Awarded to Professor Anima Anandkumar (EAS)
Fourier Neural Operator for Ultrasonic Brain-Machine Interfaces
Using existing ultrasound neuro-imaging datasets, collected and annotated by the Andersen and Shapiro labs at Caltech. Anandkumar will train a Fourier neural operator, a machine learning technique developed by her lab, to accomplish the job of transferring high frequency sampled ultrasound images to high-quality power doppler output.
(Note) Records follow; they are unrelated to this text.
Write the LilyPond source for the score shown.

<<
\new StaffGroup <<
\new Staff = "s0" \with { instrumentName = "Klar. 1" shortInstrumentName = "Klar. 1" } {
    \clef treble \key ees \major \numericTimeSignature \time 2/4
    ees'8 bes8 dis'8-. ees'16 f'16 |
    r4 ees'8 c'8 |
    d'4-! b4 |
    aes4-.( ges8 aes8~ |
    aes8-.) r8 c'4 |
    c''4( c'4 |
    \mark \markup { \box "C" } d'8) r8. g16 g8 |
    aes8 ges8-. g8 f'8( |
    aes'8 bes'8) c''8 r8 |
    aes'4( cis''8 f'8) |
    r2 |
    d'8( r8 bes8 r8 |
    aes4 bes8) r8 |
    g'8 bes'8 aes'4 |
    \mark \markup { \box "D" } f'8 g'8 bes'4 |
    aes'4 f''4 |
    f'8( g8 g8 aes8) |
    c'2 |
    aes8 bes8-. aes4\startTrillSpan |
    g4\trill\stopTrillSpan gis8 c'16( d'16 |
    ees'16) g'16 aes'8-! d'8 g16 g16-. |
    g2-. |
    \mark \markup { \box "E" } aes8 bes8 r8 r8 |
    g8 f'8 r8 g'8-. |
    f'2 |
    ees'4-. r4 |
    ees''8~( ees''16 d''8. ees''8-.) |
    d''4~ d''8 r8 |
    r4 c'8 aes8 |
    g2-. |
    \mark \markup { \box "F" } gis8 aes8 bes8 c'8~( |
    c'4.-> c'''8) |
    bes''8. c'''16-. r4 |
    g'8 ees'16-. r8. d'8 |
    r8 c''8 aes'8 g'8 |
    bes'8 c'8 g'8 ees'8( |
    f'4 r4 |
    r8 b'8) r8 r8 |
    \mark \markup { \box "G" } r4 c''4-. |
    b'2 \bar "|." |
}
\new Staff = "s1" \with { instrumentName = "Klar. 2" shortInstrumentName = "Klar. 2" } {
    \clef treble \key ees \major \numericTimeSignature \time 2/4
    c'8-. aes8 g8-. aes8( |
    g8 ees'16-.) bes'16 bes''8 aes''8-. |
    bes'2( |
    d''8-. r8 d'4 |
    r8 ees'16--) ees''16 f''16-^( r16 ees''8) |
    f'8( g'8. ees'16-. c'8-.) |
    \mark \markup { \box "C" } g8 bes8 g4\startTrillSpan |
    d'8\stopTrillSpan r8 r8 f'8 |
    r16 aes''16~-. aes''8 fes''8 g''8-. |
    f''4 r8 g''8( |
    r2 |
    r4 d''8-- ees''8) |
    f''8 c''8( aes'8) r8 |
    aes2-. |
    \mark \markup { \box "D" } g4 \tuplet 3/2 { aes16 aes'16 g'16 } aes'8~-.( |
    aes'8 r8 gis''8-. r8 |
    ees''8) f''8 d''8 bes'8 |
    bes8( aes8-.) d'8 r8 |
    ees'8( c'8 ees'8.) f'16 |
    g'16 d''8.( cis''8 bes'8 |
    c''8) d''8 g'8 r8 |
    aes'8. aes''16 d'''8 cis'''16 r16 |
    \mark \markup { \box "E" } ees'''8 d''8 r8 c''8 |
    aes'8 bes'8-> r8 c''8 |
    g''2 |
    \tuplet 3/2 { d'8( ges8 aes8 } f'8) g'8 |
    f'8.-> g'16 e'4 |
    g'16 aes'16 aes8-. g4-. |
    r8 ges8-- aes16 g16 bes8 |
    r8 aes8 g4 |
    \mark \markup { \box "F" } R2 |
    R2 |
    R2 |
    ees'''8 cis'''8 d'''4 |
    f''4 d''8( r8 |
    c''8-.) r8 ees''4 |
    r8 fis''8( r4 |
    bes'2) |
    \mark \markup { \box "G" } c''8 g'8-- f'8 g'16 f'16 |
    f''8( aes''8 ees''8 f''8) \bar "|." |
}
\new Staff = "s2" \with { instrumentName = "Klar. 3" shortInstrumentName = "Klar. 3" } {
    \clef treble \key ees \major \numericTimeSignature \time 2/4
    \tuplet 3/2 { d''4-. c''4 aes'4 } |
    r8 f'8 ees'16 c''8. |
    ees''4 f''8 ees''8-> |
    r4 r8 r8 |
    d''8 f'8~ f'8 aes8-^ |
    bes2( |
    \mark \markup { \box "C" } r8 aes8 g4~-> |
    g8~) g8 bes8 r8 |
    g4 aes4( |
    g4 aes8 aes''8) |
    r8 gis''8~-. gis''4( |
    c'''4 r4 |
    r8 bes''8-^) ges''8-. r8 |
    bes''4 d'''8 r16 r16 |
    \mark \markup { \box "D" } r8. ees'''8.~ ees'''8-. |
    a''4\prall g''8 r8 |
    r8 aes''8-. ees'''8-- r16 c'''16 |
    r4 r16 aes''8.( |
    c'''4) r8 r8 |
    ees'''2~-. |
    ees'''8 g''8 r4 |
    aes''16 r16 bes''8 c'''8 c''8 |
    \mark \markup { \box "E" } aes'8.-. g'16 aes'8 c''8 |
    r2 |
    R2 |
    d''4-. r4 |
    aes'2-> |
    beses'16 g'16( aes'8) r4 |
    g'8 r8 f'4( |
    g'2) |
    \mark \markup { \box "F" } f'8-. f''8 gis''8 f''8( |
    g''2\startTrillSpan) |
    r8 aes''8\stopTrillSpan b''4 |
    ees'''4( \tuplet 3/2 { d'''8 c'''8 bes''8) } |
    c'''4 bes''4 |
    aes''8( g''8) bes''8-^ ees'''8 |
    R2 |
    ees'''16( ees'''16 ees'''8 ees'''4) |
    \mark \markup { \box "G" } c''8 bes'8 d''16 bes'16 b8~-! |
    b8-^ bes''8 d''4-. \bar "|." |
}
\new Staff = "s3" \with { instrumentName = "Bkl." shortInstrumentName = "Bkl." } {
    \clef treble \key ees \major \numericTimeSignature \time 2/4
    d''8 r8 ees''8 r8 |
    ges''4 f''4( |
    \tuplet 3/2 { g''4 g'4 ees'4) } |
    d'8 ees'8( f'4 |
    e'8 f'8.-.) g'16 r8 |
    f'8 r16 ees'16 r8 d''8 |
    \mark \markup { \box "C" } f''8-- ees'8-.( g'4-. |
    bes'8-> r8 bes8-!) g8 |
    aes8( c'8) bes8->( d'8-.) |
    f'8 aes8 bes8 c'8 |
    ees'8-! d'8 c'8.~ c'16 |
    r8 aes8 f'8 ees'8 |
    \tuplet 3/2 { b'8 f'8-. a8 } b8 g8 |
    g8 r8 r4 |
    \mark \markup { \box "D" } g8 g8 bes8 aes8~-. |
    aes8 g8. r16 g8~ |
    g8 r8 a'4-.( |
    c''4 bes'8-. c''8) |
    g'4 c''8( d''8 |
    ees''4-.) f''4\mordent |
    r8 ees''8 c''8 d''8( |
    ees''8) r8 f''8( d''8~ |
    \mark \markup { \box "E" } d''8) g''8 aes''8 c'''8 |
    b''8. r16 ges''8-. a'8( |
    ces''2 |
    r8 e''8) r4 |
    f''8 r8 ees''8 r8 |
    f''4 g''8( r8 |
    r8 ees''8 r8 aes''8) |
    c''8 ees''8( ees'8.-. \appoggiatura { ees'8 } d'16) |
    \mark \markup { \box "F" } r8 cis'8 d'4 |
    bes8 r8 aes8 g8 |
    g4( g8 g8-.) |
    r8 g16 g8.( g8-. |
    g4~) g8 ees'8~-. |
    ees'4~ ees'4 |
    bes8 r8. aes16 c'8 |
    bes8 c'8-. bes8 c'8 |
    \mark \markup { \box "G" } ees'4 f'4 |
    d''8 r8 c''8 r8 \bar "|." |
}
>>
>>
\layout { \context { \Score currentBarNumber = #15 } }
This project will be the first to incorporate operator learning using high-fidelity spatio-temporal neural data to make real-time functional ultrasound possible.

Headshot Katie Bouman

Awarded to Assistant Professor Katherine Bouman (EAS)
A Probabilistic Framework for Robust Neural Inversion in an Evolving System
In this project Bouman proposes to use statistical modelling techniques to build forward models between observed neural data and behavior. A major problem in brain-machine interfaces that use single neuron population recordings is that of stability. Neurons come and go over time and as a result the decoders need to be constantly recalibrated. By treating this as a statistical model of estimation by neural inversion, this machine learning technique will learn the statistical properties of the forward model over time.